(EXERCISE DETAILS)
The answer is the exact run of lines in the listing below from the line containing "Комбінована плита Beko FSM62339DXDS" up to and including the line containing "6 bulan yang lalu", with pictures removed.

(SOURCE INFORMATION)
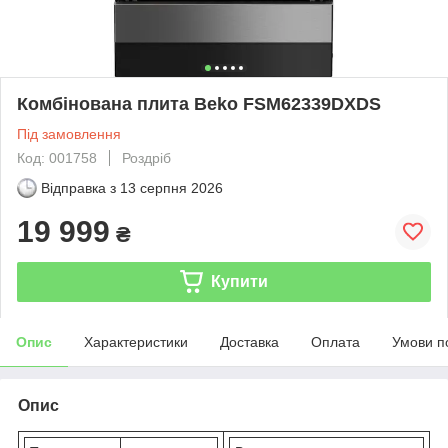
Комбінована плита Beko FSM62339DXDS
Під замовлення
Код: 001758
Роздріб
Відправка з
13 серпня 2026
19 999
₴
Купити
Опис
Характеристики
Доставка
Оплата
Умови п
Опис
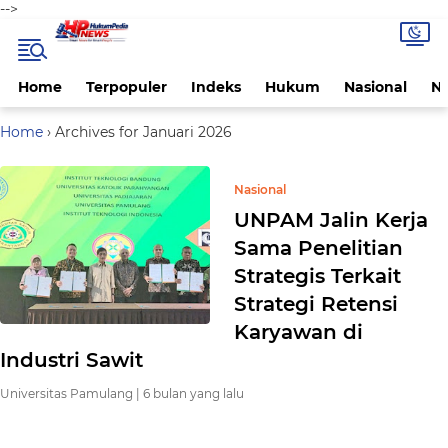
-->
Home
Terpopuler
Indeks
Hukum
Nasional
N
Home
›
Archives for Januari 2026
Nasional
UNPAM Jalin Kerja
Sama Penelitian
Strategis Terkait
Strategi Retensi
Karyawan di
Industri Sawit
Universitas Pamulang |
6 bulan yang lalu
---
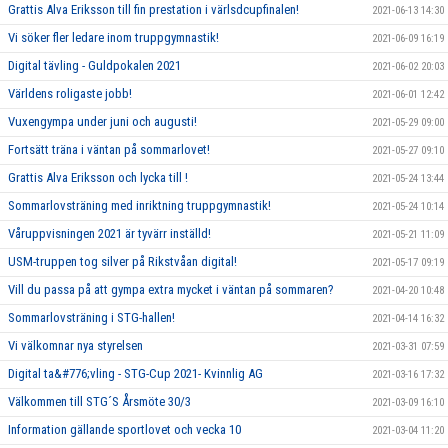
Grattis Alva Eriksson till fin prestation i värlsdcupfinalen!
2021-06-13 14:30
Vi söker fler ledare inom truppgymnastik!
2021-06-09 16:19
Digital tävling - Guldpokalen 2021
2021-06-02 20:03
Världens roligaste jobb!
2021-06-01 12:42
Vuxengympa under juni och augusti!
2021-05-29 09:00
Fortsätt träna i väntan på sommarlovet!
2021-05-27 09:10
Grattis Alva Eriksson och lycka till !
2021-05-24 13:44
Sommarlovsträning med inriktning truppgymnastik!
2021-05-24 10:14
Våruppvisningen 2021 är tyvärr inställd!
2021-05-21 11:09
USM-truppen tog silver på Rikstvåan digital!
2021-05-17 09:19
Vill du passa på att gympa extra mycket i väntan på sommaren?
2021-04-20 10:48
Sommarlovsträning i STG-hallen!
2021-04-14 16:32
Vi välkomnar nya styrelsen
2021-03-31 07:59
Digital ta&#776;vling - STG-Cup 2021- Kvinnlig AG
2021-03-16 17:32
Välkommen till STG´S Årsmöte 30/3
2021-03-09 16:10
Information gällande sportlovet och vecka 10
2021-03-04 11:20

(TASK SOLUTION)
Комбінована плита Beko FSM62339DXDS
Під замовлення
Код: 001758
Роздріб
Відправка з
13 серпня 2026
19 999
₴
Купити
Опис
Характеристики
Доставка
Оплата
Умови п
Опис
-->
Home
Terpopuler
Indeks
Hukum
Nasional
N
Home
›
Archives for Januari 2026
Nasional
UNPAM Jalin Kerja
Sama Penelitian
Strategis Terkait
Strategi Retensi
Karyawan di
Industri Sawit
Universitas Pamulang |
6 bulan yang lalu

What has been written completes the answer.